_Exercise description_
Reproduce every one of the following lines verbatim.

_____

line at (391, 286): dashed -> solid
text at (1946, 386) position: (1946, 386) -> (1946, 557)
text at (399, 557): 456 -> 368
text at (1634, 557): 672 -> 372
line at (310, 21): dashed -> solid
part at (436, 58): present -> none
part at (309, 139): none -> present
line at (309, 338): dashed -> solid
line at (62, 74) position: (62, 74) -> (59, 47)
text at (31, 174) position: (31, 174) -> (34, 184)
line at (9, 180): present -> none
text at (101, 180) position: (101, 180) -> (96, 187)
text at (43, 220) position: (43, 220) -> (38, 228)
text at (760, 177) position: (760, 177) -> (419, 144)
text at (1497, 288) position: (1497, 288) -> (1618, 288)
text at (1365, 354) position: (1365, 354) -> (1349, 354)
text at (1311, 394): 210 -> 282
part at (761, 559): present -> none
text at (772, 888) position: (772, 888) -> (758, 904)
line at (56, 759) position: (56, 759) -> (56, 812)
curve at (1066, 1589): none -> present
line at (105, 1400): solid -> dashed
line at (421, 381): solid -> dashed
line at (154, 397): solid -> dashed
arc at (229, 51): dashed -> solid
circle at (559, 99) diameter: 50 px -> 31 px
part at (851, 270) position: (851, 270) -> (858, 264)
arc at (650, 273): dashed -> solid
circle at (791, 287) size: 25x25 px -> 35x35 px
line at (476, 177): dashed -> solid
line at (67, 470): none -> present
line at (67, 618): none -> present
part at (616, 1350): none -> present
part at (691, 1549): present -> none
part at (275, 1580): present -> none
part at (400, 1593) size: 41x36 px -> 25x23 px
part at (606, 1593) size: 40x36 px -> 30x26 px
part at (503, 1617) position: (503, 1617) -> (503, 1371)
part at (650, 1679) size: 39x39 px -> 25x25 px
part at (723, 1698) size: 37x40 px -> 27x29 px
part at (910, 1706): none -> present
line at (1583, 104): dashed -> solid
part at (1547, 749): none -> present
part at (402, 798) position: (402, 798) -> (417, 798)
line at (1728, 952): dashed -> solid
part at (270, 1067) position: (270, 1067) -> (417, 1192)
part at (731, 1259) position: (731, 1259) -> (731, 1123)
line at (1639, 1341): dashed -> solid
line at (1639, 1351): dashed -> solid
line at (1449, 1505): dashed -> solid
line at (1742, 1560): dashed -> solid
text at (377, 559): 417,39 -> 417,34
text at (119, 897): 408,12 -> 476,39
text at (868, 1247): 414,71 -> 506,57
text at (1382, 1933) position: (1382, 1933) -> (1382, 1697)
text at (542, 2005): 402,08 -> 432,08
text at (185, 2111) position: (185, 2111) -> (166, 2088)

_____

_Exercise result_
line at (391, 286): dashed -> solid
text at (1946, 386) position: (1946, 386) -> (1946, 557)
text at (399, 557): 456 -> 368
text at (1634, 557): 672 -> 372
line at (310, 21): dashed -> solid
part at (436, 58): present -> none
part at (309, 139): none -> present
line at (309, 338): dashed -> solid
line at (62, 74) position: (62, 74) -> (59, 47)
text at (31, 174) position: (31, 174) -> (34, 184)
line at (9, 180): present -> none
text at (101, 180) position: (101, 180) -> (96, 187)
text at (43, 220) position: (43, 220) -> (38, 228)
text at (760, 177) position: (760, 177) -> (419, 144)
text at (1497, 288) position: (1497, 288) -> (1618, 288)
text at (1365, 354) position: (1365, 354) -> (1349, 354)
text at (1311, 394): 210 -> 282
part at (761, 559): present -> none
text at (772, 888) position: (772, 888) -> (758, 904)
line at (56, 759) position: (56, 759) -> (56, 812)
curve at (1066, 1589): none -> present
line at (105, 1400): solid -> dashed
line at (421, 381): solid -> dashed
line at (154, 397): solid -> dashed
arc at (229, 51): dashed -> solid
circle at (559, 99) diameter: 50 px -> 31 px
part at (851, 270) position: (851, 270) -> (858, 264)
arc at (650, 273): dashed -> solid
circle at (791, 287) size: 25x25 px -> 35x35 px
line at (476, 177): dashed -> solid
line at (67, 470): none -> present
line at (67, 618): none -> present
part at (616, 1350): none -> present
part at (691, 1549): present -> none
part at (275, 1580): present -> none
part at (400, 1593) size: 41x36 px -> 25x23 px
part at (606, 1593) size: 40x36 px -> 30x26 px
part at (503, 1617) position: (503, 1617) -> (503, 1371)
part at (650, 1679) size: 39x39 px -> 25x25 px
part at (723, 1698) size: 37x40 px -> 27x29 px
part at (910, 1706): none -> present
line at (1583, 104): dashed -> solid
part at (1547, 749): none -> present
part at (402, 798) position: (402, 798) -> (417, 798)
line at (1728, 952): dashed -> solid
part at (270, 1067) position: (270, 1067) -> (417, 1192)
part at (731, 1259) position: (731, 1259) -> (731, 1123)
line at (1639, 1341): dashed -> solid
line at (1639, 1351): dashed -> solid
line at (1449, 1505): dashed -> solid
line at (1742, 1560): dashed -> solid
text at (377, 559): 417,39 -> 417,34
text at (119, 897): 408,12 -> 476,39
text at (868, 1247): 414,71 -> 506,57
text at (1382, 1933) position: (1382, 1933) -> (1382, 1697)
text at (542, 2005): 402,08 -> 432,08
text at (185, 2111) position: (185, 2111) -> (166, 2088)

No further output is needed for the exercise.